• isyancı bir abimiz
  • çekirdekten yetişme bir sayısalcı olduğum için şiirden anlamam doğruya doğru. ismet özelin edebi yanı hakkında bir yorum yapamayacağım. kendisiyle ilişkim de hep gündem düzeyinde oldu. siyasi yazıları, enteresan fikirleri, anlamsız gelen tv konuşmaları falan. aslında bayağı da takip etmişim düşününce. meramını anlatırken aşırı heyecanlanması mı, kafasında fikirlerini bir düzene oturtamamasıdır bilinmez, pek açıklayıcı gelmezdi söyledikleri. o yüzden ne ırkçı biri gibi gördüm, ne de gizli kapaklı bir ilim deryası gibi gördüm. sadece tertipli, sistematik fikirler sunmak yerine spekülatif konuşmayı seçmiş, sürekli slogan cümleler kuran ünlü bir şair olarak kafamda etiketledim; üzerine de daha fazla düşmedim.

    ancak şu sıralar aslında neyi kastettiğini anlamaya başladığımı fark ediyorum. pek alakam olmayan birini tercüme ediyor gibi olacağım ama ne yapalım yazasım geldi.* işte karşınızda ismet özel sözlüğü:

    öncelikle şunu belirteyim, kendisinin öntürk tarihçileri kazım mirşan-haluk tarcan-feridun celilov - servet somuncuoğlu ekibi ile bir alakası oldu mu bilmiyorum ama söylediklerinin meali büyük oranda bu isimlerin teorileri etrafında olacak.

    "kürt diye bir ırk yoktur": yukarıda saydıklarıma ek olarak, milliyetçi bazı tarihçilerden de sık sık duyduğumuz bir fikir. ismet özel de benzer tonda kullanıyor bu cümleyi. ön asya halklarının bir çoğu gibi kürtlerin de aslında türklerin bir boyu olduğunu düşünüyor. çünkü bu teze göre aslında türkler, büyük iskender ve helen istilasından önce tüm asyaya, mezopotamyaya ve hatta avrupanın en içlerine kadar büyük bir coğrafyaya yayılmış, yerleşik bir halktı. bugün fars ve grek gibi başka kavimlere mal edilen iskitler, pelasglar, hatta truvalılar ve hatta etrüskler türkî kavimlerdi. binlerce yıl önce ta sümerler devrinde, belki de daha önce buralara göçmüş, yerleşmiş, şehirler ve devletler kurmuş topluluklardı. yani ismet özelin kürtlere ve kürtçeye karşı bir garezinin olduğunu düşünmüyorum ama bu saydığım sebeplerden dolayı kürt milliyetçiliğini saçma bulduğu aşikar.

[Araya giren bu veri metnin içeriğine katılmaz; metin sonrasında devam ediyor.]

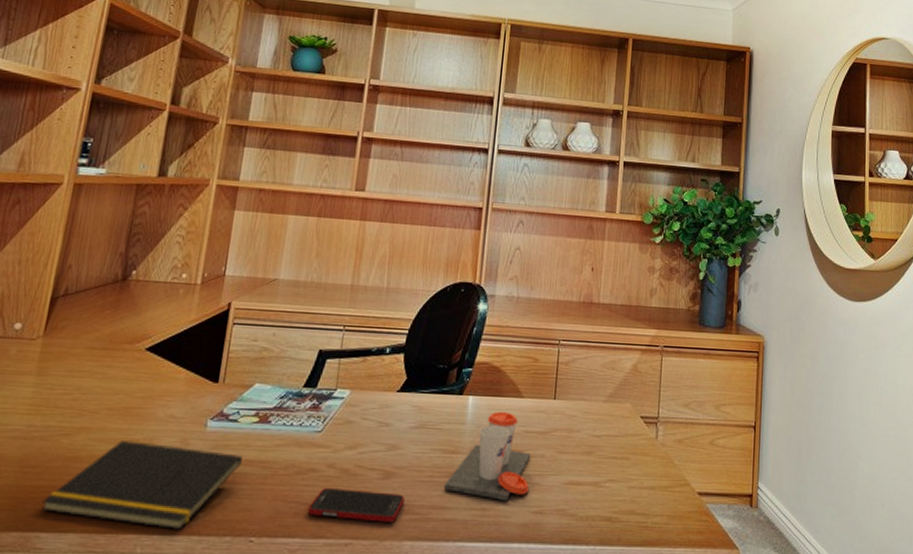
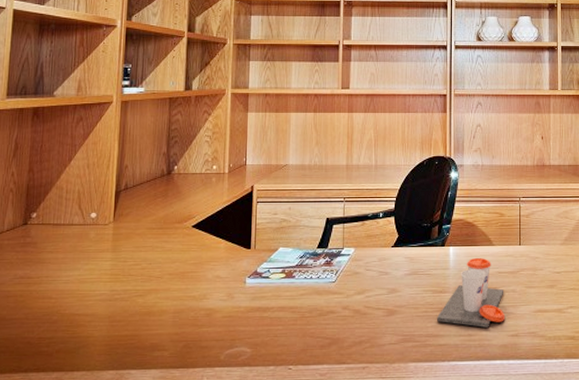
notepad: present [41,441,244,529] -> none [128,297,277,362]
cell phone: present [307,487,405,523] -> none [331,324,406,350]

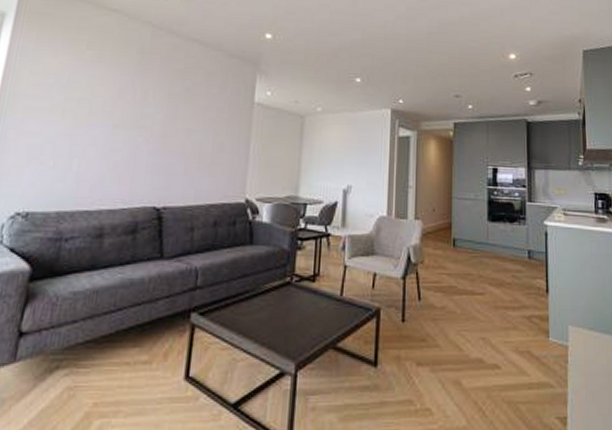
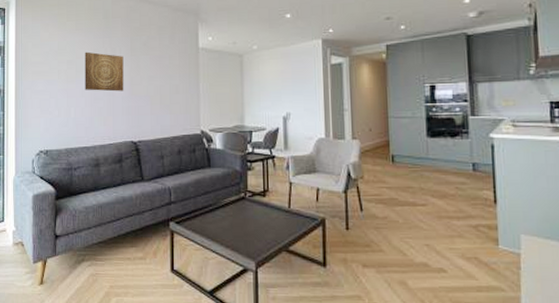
wall art: none [98,90,158,144] -> present [84,51,124,92]

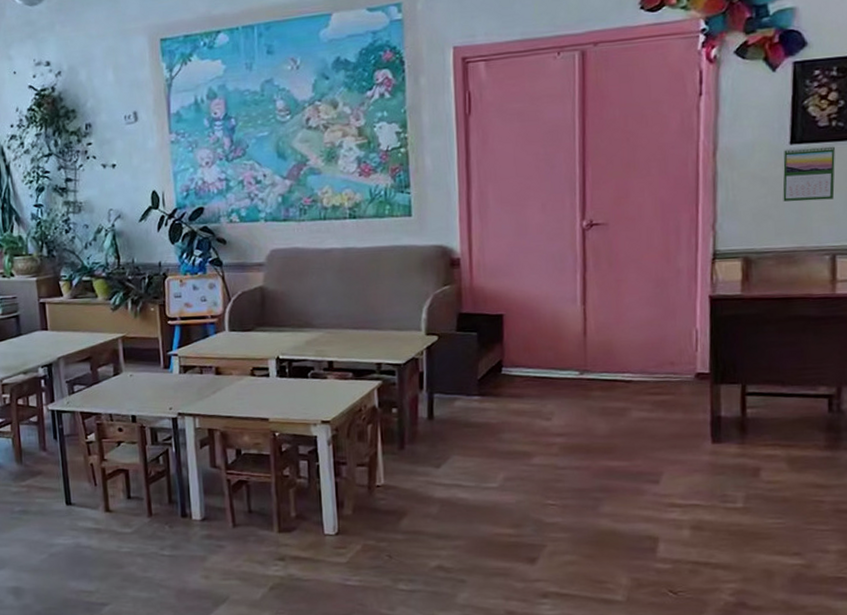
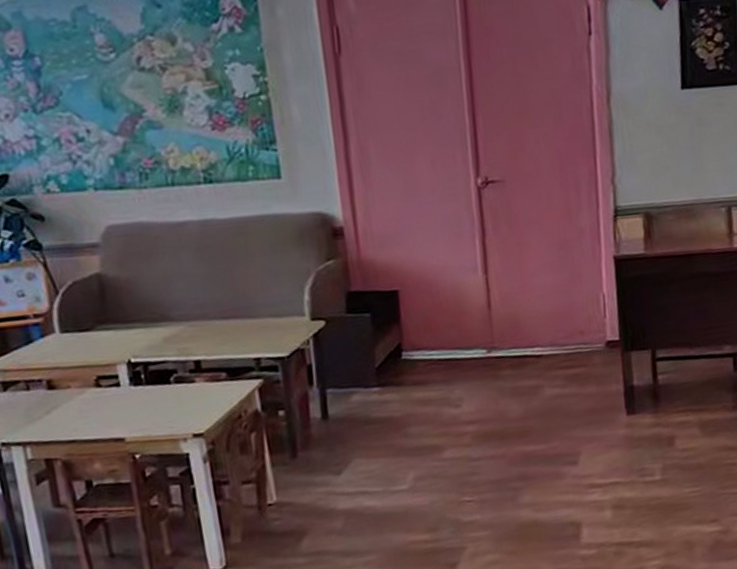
calendar: present [783,145,835,202] -> none [676,90,726,151]

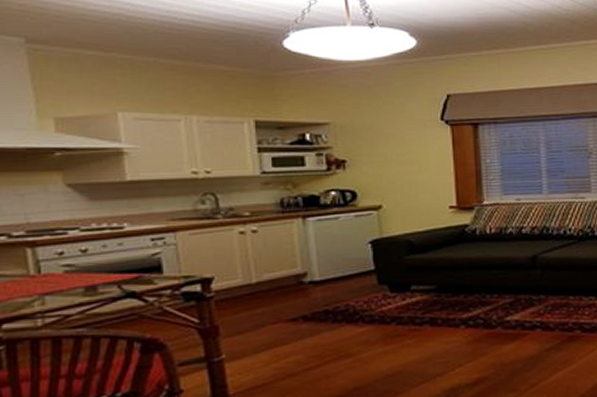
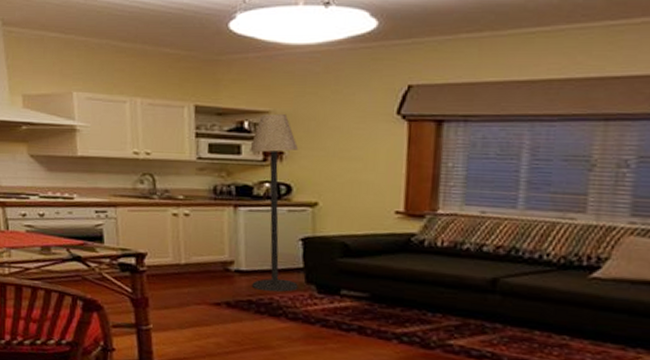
floor lamp: none [313,124,372,299] -> present [250,113,299,293]

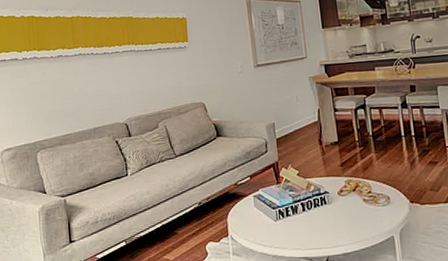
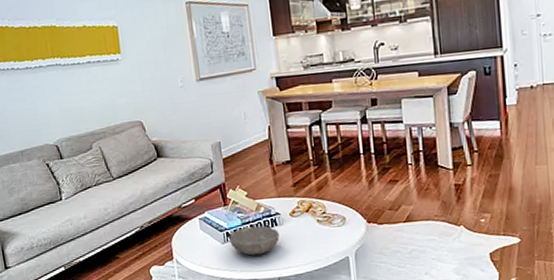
bowl: none [281,204,328,234] -> present [229,226,279,256]

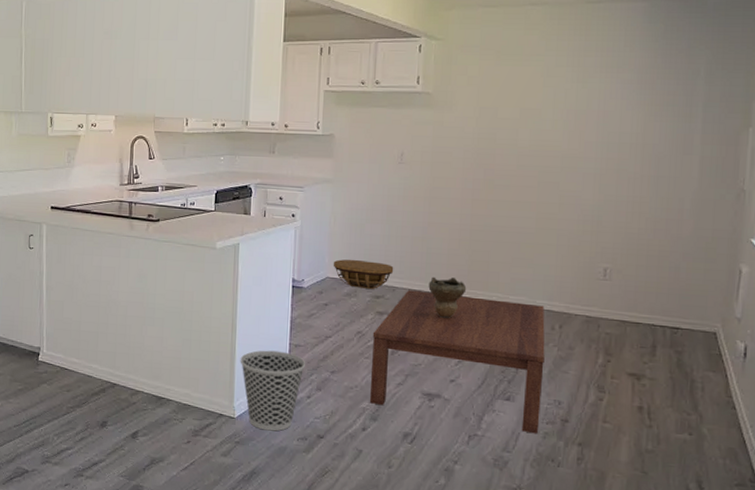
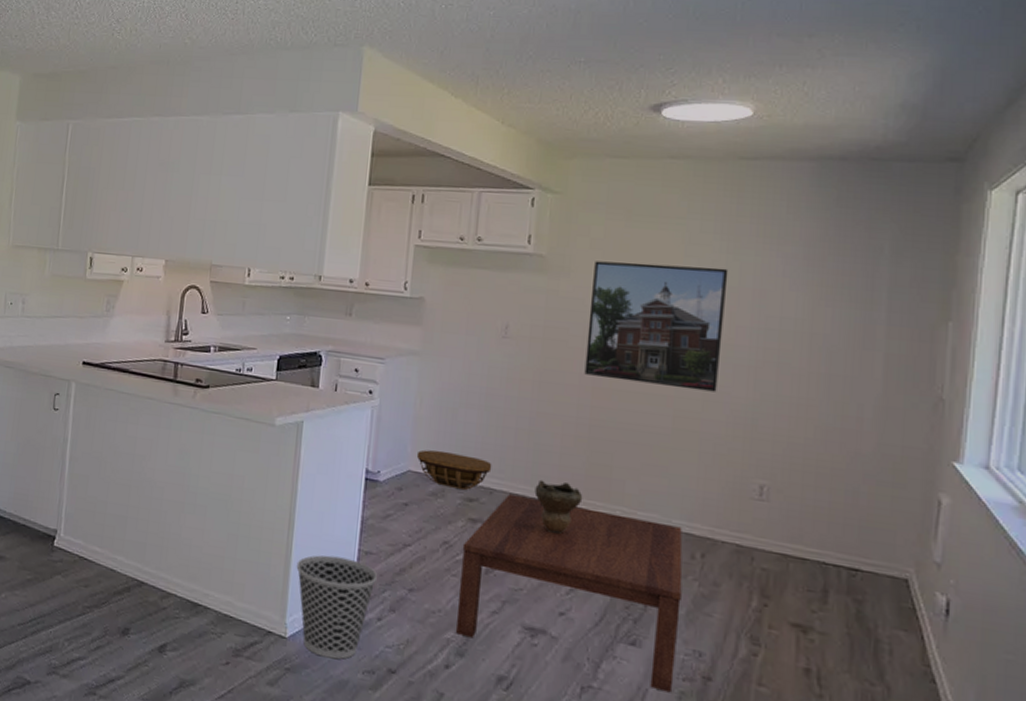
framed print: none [465,94,579,197] -> present [584,261,729,392]

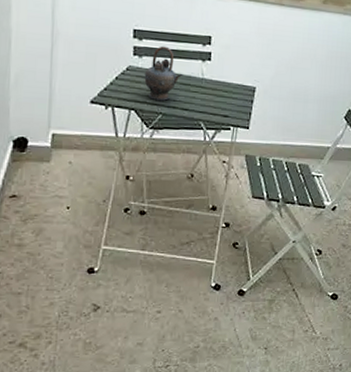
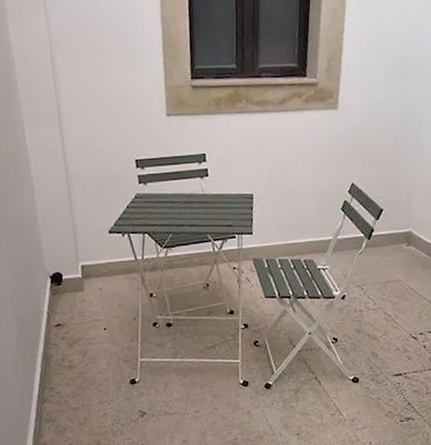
teapot: present [144,45,183,101] -> none [151,170,185,221]

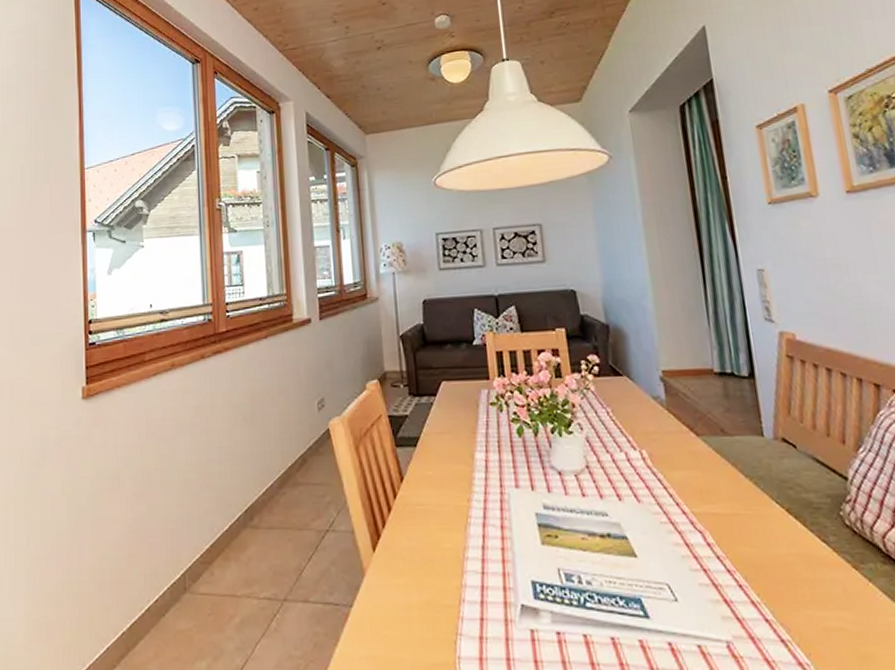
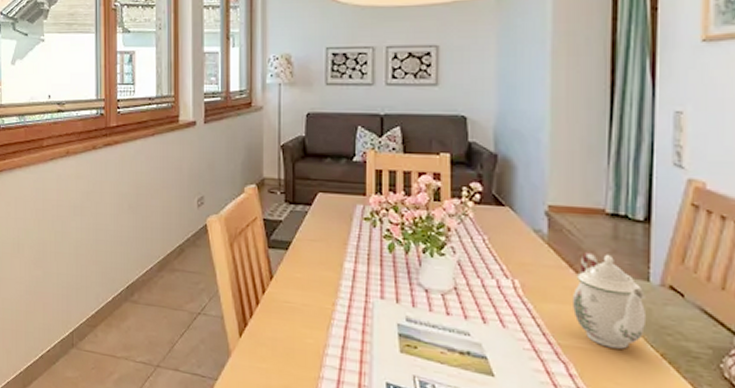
teapot: none [697,413,768,510] -> present [571,252,647,349]

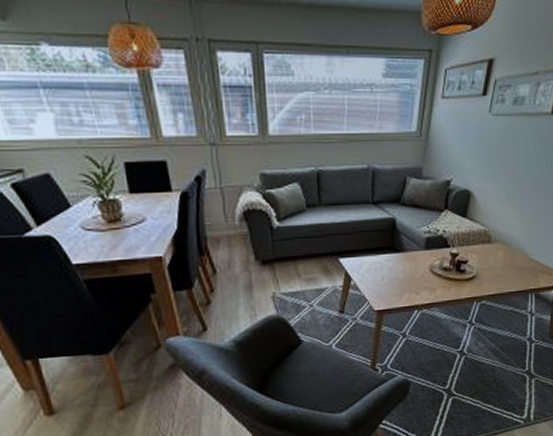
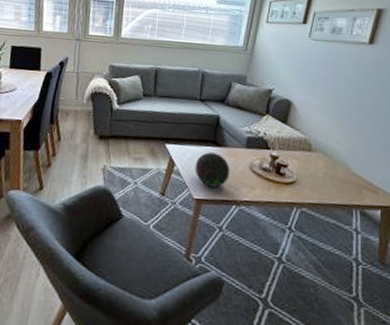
decorative orb: none [373,260,411,296] -> present [195,152,230,187]

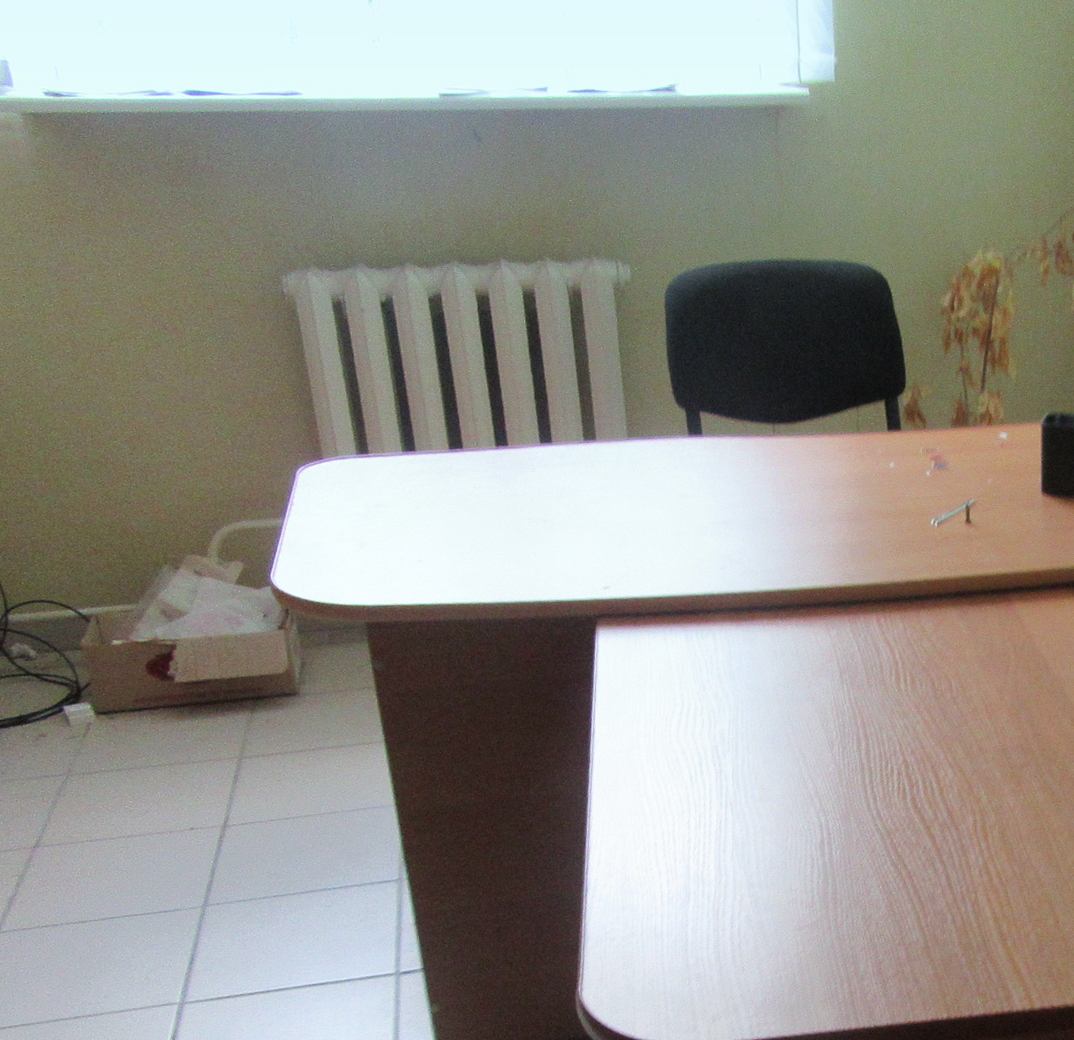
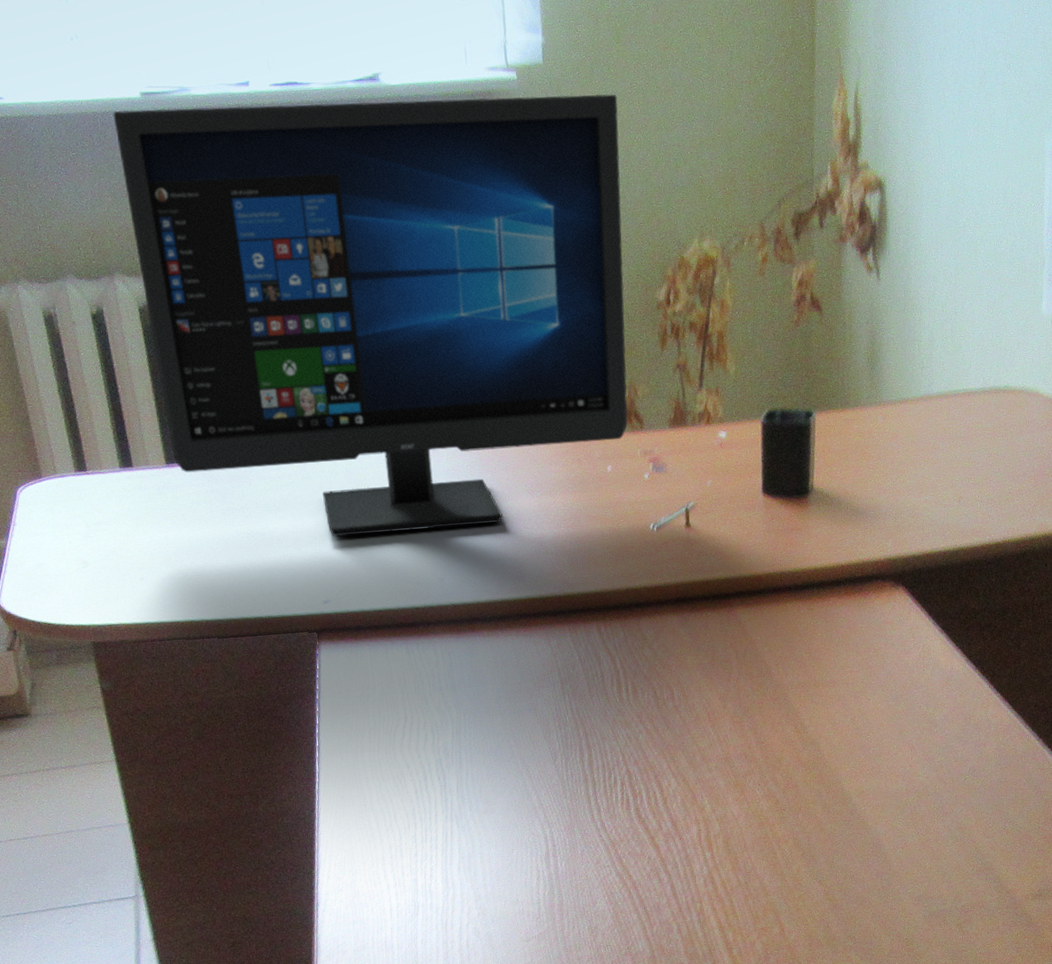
computer monitor: none [411,109,911,525] -> present [113,94,628,537]

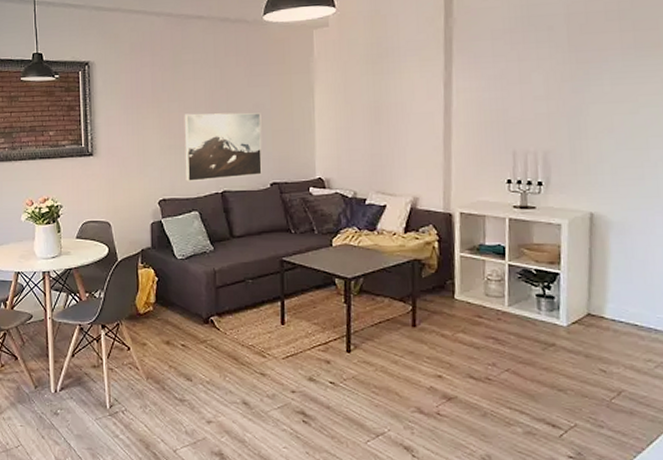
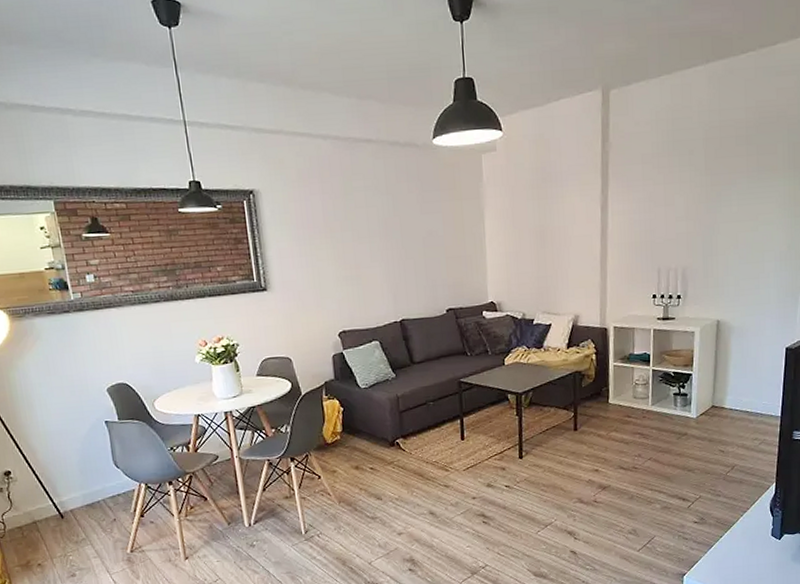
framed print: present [184,113,262,181] -> none [358,240,438,312]

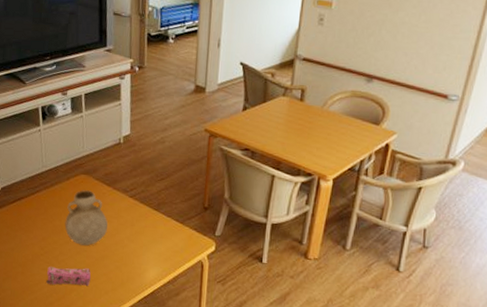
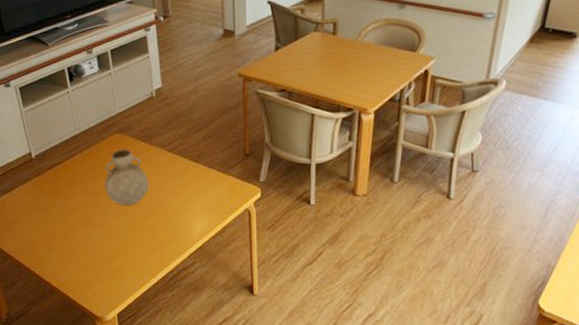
pencil case: present [46,267,91,286] -> none [92,228,137,249]

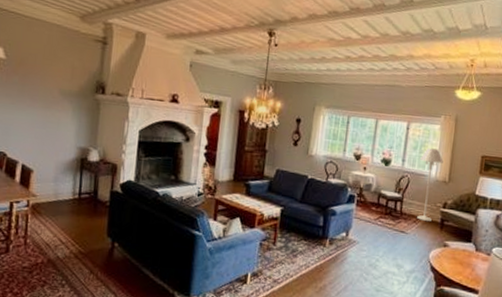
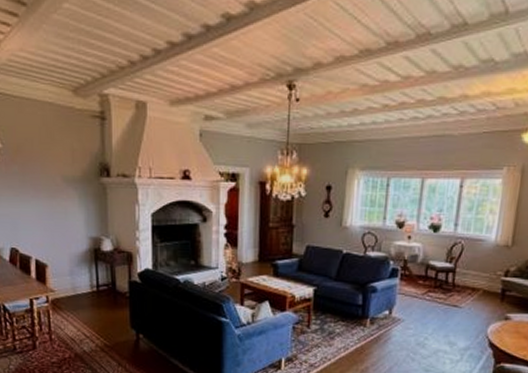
floor lamp: present [417,148,443,221] -> none [473,208,506,292]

    "türk diye bir ırk yoktur": haydaaa hani herkes türktü bu da nerden çıktı diyebilirsiniz, normal. tezin en can alıcı ve açıklayıcı kısmı burası oldu benim için de. şimdi efendim rahmetli kazım mirşan beye göre m.ö. 15000lerde buzul çağı sona ererken, insanların mağaralardan çıkıp yeryüzüne yayıldığı ilk merkezlerden biri, ılıman iklimiyle orta asya idi. o zamanlar iç denizler henüz kurumamıştı, sulak ve verimli bir bölgeydi. henüz bir kavimden, ırkdan bahsetmek de zordu. ilk tarımsal denemeler, hayvanların evcilleştirilmesi, demircilik, ilk alfabe o dönemlerde, o coğrafyada ortaya çıktı. sonraları m.ö. 9000'lerde, tüm asyadan çeşitli insan toplulukları, tek tanrı inancı etrafında birleşerek federatif bir devlet kurdular, adına bir oy bil(anlamı, birlik inancı devleti) dediler. halk da kendisini tür-ök yani tanrıya inanan, tanrısal tür olarak adlandırdı. yani türk ismi tarih sahnesine bir kavmi temsilen değil, bir inanış ve kültürün ortak adı olarak çıktı. velhasıl ismet özel'in söylemek istediklerini kazım mirşan'la böyle tercüme etmek mümkün.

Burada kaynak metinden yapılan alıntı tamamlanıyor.